7.4.4. Liberalised type synonyms

Type synonyms are like macros at the type level, but Haskell 98 imposes many rules on individual synonym declarations. With the -XLiberalTypeSynonyms extension, GHC does validity checking on types only after expanding type synonyms. That means that GHC can be very much more liberal about type synonyms than Haskell 98.

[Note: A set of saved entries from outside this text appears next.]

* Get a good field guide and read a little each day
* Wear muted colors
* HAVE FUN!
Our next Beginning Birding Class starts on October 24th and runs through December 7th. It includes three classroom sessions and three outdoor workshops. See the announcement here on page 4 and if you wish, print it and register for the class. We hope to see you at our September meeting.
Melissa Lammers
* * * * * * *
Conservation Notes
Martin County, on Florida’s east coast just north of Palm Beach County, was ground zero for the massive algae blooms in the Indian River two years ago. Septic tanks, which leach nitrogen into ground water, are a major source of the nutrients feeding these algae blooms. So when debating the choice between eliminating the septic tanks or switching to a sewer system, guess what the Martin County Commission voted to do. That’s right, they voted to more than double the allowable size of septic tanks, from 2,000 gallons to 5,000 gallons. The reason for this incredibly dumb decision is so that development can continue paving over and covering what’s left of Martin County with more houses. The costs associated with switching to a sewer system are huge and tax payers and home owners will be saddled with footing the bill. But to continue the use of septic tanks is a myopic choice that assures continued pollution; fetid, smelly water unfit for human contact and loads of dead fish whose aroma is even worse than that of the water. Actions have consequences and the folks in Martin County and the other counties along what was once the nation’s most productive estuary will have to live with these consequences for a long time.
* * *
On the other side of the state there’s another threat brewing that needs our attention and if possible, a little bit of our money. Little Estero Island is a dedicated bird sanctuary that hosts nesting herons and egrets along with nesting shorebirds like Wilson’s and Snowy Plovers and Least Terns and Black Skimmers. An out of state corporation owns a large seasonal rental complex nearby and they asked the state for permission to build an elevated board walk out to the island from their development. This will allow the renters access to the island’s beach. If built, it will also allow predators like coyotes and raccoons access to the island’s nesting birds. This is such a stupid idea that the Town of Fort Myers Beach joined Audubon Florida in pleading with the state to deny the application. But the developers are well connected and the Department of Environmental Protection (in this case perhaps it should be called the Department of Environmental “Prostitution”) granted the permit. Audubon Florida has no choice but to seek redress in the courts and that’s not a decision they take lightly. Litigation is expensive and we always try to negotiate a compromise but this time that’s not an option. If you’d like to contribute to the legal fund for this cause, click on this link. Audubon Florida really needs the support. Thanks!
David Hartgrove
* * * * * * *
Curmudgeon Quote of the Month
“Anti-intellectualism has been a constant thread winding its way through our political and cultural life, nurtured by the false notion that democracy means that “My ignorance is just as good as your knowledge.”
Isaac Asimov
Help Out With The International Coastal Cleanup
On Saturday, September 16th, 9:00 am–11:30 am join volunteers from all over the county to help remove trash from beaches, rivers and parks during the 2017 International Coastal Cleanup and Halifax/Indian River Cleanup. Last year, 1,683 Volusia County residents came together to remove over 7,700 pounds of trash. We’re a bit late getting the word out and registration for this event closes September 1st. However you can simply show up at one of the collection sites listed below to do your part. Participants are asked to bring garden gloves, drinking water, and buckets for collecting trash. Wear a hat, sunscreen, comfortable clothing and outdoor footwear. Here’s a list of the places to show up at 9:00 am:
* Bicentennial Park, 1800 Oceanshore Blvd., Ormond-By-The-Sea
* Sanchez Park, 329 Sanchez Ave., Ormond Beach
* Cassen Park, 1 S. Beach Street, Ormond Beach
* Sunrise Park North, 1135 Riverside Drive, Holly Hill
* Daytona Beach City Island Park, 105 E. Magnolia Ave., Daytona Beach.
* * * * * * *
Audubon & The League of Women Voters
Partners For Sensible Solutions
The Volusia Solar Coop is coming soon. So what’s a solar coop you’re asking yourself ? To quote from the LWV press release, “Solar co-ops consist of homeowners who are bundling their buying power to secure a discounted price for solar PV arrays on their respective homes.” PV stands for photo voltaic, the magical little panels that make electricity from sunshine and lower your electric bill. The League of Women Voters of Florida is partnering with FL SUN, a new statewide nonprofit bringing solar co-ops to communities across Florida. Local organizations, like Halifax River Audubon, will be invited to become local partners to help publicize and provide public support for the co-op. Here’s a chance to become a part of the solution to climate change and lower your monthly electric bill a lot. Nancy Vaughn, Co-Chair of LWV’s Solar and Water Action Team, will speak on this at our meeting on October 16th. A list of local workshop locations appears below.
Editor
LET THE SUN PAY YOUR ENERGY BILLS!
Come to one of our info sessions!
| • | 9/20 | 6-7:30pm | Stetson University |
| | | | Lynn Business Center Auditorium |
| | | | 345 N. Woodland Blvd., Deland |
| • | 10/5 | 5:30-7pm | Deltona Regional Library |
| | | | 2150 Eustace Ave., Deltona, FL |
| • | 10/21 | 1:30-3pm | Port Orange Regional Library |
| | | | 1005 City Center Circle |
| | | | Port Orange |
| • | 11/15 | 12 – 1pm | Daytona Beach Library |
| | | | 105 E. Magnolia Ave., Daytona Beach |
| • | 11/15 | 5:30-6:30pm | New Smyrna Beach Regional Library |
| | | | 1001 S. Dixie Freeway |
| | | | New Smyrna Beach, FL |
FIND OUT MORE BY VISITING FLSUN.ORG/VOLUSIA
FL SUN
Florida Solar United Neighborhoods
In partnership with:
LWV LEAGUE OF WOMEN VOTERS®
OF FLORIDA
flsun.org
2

  • You can write a forall (including overloading) in a type synonym, thus:

      type Discard a = forall b. Show b => a -> b -> (a, String)
    
      f :: Discard a
      f x y = (x, show y)
    
      g :: Discard Int -> (Int,String)    -- A rank-2 type
      g f = f 3 True
    

  • If you also use -XUnboxedTuples, you can write an unboxed tuple in a type synonym:

      type Pr = (# Int, Int #)
    
      h :: Int -> Pr
      h x = (# x, x #)
    

  • You can apply a type synonym to a forall type:

      type Foo a = a -> a -> Bool
    
      f :: Foo (forall b. b->b)
    

    After expanding the synonym, f has the legal (in GHC) type:

      f :: (forall b. b->b) -> (forall b. b->b) -> Bool
    

  • You can apply a type synonym to a partially applied type synonym:

      type Generic i o = forall x. i x -> o x
      type Id x = x
    
      foo :: Generic Id []
    

    After expanding the synonym, foo has the legal (in GHC) type:

      foo :: forall x. x -> [x]
    

GHC currently does kind checking before expanding synonyms (though even that could be changed.)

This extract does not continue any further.